■ What you are asked to do: When a line below contains the word "очистки", copy that line.

━━━ Given data ━━━

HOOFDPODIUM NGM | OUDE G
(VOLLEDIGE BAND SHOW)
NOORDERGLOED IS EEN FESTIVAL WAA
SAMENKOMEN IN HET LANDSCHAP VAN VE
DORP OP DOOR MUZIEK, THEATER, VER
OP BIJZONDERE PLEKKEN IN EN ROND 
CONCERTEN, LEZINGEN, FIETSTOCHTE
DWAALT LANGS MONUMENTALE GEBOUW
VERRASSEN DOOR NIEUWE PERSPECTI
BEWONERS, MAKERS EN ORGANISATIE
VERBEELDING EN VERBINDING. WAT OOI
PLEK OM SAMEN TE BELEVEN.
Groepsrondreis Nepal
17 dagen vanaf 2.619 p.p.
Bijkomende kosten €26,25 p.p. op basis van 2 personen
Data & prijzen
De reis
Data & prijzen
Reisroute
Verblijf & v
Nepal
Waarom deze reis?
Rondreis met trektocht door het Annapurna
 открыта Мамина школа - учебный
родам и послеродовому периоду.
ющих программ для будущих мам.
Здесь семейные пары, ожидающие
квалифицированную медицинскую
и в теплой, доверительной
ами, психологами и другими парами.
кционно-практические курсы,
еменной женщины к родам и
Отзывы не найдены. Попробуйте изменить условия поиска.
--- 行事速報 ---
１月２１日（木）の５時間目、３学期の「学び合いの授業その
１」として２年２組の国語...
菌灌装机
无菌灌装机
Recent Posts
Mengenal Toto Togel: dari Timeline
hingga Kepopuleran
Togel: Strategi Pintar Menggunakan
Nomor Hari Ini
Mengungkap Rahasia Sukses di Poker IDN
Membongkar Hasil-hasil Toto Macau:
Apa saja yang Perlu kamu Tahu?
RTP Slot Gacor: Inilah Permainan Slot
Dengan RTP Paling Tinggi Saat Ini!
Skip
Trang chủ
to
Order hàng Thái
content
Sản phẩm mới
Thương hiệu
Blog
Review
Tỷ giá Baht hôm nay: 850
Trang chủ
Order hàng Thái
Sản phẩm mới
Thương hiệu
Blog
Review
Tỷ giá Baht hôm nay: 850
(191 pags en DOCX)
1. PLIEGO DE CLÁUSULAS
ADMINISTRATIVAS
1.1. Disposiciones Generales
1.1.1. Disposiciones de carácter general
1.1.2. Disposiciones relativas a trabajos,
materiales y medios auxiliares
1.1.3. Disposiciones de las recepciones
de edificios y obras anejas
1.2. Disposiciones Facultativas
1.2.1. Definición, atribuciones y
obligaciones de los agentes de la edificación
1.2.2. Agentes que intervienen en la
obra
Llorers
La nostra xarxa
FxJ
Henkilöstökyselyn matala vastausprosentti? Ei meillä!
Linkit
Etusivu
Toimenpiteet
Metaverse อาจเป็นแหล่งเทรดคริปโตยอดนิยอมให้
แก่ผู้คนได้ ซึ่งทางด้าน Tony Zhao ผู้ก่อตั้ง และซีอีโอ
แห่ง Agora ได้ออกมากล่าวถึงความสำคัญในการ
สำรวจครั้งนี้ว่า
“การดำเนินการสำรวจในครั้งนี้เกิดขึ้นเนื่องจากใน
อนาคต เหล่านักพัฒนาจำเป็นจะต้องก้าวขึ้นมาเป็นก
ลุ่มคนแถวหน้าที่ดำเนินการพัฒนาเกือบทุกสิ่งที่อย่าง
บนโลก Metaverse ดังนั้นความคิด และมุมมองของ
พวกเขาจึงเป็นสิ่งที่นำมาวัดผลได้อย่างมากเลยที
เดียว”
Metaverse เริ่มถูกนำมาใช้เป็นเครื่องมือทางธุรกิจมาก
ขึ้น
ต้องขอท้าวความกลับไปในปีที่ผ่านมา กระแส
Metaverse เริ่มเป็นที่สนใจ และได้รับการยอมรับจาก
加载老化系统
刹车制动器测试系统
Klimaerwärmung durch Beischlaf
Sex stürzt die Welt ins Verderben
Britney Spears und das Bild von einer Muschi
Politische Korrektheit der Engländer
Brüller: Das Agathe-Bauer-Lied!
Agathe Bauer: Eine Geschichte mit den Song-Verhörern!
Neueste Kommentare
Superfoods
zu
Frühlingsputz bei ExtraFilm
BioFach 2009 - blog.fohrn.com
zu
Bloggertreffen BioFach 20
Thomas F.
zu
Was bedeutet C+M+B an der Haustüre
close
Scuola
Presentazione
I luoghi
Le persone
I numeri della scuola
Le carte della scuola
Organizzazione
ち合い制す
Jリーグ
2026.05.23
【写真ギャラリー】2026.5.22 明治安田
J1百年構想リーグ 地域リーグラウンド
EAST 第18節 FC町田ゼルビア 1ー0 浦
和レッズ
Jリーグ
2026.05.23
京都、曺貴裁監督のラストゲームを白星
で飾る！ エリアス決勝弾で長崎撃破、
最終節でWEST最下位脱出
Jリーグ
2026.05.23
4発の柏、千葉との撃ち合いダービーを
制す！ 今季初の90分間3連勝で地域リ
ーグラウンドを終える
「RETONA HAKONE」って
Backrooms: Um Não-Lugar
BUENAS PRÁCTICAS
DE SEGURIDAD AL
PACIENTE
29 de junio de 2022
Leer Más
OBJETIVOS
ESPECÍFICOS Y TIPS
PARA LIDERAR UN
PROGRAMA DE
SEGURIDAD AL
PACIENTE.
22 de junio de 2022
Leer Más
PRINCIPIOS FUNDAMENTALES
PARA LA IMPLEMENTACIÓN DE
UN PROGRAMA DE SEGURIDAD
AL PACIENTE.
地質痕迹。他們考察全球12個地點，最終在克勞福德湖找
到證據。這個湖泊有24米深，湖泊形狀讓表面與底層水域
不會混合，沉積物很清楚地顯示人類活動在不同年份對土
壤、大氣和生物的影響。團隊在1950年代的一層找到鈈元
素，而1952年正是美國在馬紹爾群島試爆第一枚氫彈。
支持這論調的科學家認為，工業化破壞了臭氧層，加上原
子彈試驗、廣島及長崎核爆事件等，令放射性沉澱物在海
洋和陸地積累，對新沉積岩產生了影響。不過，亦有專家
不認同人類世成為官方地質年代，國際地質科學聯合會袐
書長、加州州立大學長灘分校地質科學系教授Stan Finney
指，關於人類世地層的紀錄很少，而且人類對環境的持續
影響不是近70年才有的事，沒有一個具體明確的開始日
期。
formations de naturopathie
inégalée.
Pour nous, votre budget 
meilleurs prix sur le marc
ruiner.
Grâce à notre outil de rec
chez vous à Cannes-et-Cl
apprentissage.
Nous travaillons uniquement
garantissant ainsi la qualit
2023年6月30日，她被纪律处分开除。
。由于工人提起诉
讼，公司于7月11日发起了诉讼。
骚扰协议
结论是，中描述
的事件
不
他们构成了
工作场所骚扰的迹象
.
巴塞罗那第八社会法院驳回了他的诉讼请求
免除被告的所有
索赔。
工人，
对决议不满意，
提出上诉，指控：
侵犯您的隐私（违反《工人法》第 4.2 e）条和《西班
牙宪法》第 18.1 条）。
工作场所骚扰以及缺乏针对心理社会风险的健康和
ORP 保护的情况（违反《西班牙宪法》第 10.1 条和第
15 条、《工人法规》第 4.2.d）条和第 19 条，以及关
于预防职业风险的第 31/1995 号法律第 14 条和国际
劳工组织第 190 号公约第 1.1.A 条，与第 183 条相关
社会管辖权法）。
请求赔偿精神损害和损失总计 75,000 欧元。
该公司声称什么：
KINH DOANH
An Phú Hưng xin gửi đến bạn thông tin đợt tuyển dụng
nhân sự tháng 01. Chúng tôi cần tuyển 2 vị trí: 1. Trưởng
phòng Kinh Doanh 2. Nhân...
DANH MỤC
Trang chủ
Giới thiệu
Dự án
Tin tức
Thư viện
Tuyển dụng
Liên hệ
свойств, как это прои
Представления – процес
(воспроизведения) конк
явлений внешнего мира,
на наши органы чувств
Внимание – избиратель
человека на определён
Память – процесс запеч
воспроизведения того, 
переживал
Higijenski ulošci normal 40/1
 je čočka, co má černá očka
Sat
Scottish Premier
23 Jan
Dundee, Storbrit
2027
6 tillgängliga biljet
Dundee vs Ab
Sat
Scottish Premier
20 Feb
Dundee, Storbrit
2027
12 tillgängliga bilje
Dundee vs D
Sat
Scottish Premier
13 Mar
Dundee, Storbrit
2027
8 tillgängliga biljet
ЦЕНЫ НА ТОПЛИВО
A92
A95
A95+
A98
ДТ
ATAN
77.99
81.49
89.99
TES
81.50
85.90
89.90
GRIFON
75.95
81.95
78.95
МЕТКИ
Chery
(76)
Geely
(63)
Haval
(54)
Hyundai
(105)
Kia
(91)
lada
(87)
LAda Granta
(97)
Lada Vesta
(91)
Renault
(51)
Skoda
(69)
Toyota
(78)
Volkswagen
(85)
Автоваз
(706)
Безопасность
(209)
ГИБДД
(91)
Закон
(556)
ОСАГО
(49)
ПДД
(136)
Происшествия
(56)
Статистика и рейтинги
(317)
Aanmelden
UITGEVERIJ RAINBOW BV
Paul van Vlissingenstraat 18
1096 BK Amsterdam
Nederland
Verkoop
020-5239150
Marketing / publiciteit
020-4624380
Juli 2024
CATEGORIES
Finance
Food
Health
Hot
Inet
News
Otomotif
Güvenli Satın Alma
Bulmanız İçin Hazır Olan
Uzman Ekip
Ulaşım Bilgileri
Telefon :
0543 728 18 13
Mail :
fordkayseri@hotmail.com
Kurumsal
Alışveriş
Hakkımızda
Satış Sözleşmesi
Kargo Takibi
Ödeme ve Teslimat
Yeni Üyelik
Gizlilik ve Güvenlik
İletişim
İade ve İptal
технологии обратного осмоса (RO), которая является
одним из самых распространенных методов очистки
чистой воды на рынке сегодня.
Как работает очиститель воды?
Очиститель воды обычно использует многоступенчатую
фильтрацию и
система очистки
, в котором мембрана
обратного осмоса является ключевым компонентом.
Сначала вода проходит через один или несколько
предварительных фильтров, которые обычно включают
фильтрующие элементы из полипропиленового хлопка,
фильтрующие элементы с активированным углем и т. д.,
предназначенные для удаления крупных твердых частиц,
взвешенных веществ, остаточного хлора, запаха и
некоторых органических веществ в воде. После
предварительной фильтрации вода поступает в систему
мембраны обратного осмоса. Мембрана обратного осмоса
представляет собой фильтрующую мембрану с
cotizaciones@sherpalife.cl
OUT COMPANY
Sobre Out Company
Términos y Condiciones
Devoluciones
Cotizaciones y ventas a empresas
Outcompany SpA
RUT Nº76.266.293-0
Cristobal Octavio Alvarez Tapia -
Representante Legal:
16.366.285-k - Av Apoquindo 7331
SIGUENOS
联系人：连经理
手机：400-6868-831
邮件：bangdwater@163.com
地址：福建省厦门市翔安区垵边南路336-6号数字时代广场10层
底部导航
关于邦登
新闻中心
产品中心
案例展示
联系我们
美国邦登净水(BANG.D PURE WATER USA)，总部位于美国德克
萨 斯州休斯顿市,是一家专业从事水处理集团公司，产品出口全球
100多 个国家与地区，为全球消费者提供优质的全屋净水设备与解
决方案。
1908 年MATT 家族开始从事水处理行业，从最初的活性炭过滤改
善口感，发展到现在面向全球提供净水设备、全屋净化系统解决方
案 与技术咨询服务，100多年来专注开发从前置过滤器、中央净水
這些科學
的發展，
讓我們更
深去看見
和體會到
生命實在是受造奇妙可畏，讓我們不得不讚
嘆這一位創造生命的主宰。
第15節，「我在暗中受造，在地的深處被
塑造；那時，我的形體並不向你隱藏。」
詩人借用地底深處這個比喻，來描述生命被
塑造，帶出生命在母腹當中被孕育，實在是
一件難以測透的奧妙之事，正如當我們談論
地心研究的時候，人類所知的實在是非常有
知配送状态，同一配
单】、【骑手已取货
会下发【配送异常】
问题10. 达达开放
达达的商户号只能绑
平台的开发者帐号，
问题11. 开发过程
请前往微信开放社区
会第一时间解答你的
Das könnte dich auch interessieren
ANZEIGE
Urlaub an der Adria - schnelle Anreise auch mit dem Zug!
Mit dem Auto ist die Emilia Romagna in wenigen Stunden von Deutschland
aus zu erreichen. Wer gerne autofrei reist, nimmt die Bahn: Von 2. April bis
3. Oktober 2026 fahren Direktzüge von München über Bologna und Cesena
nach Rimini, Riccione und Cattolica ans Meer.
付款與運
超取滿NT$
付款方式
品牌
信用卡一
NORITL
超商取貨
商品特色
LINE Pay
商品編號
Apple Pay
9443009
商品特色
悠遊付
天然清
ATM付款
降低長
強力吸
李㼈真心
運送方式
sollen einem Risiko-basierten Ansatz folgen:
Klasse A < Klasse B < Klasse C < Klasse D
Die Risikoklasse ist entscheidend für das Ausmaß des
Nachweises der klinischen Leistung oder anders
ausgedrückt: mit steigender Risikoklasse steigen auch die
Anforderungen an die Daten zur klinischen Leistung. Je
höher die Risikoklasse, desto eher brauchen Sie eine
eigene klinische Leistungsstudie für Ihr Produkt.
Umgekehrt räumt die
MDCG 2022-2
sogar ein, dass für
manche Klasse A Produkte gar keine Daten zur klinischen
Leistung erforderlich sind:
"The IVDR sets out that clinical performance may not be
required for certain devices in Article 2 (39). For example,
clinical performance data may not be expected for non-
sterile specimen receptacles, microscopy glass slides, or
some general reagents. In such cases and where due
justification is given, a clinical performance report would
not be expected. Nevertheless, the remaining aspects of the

━━━

■ Your solution:
одним из самых распространенных методов очистки
система очистки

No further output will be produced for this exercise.